What we’ve actually seen has been a little bit different. For just over a month, I’ve been working on an AI Election Tracker with our features director Victoria Turk, compiling more than three dozen verified uses of AI in elections across the world in 2024. But while we can verify that AI was used in various cases, it’s harder to classify the cases as misinformation. We’ve seen dead politicians resurrected to campaign for their children and famous actors pulled into bogus endorsements, but it’s generally done with a wink and a nod. With voting drawing to a close this week, there’s a whole lot of parody and little actual malice.
That’s not to downplay the violent rhetoric at work in Modi’s campaign, which has put Muslims at risk and incited real-world violence. In some cases, that rhetoric has overlapped with generative AI tools, which has made it easier to spread the messages and raised the stakes for platforms when they fail to act swiftly in removing it. But the harm in those cases is clearly due to the hateful rhetoric itself, not the AI tools used to spread it. And when we focus solely on AI-generated content, as we have in the tracker, what we see is something significantly less dangerous.
This face-swap video is a perfect example. In broad strokes, it’s a classic case of misinformation: putting politically damaging words in the mouths of prominent politicians who didn’t actually say them. In this case, the video shows Rahul Gandhi, the leader of India’s main opposition party, criticizing a member of his coalition, making the whole political alliance seem like a shambling mess. (An American comparison might be Joe Biden complaining about Alexandria Ocasio-Cortez.)
But while the video would be politically damaging if it actually deceived voters, that doesn’t seem to be the point. The original, non-manipulated footage is from a prominent political speech that most Indian viewers would be aware of, which is not the kind of thing you’d do if you wanted to concoct a convincing fake. The effect is closer to trolling than outright deception, like a Saturday Night Live sketch or a grotesque political cartoon. Sure, it’s fake — but the fakery is the point.

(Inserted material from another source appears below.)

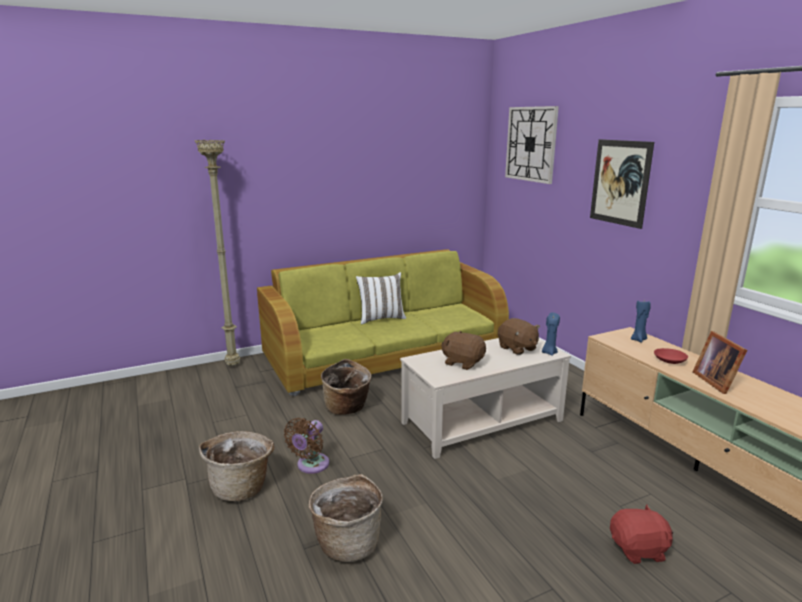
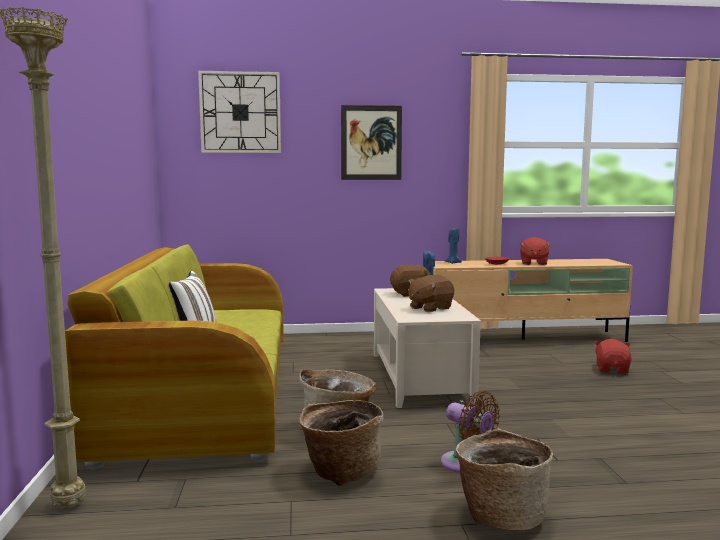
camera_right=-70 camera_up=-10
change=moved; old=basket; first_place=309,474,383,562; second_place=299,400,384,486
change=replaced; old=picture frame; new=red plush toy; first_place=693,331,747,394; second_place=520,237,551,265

Parodies of this kind are all over Facebook these days, and while they’re alarming in emergencies, it’s hard to say how platforms should respond to them during elections. For better or worse, a lot of democratic discourse consists of this kind of petty name-calling and baiting. That’s part of why platform policies at Meta and YouTube are careful to only prohibit “deceptive” content, rather than banning AI manipulations entirely. If Modi’s supporters want to watch him take the stage at a Lil Yachty concert, why shouldn’t they be able to?
To be clear, this isn’t an example of successful platform moderation. Even in cases where the content shouldn’t be removed, platforms should still be labeling it as AI-generated, as their own policies recommend. Most of the examples in the tracker aren’t labeled, despite significant public attention and days of lead time. It’s a clear sign that platforms still haven’t figured out how to recognize AI-generated content. The good news, then, is that failing to keep it in check may cause less damage than originally feared.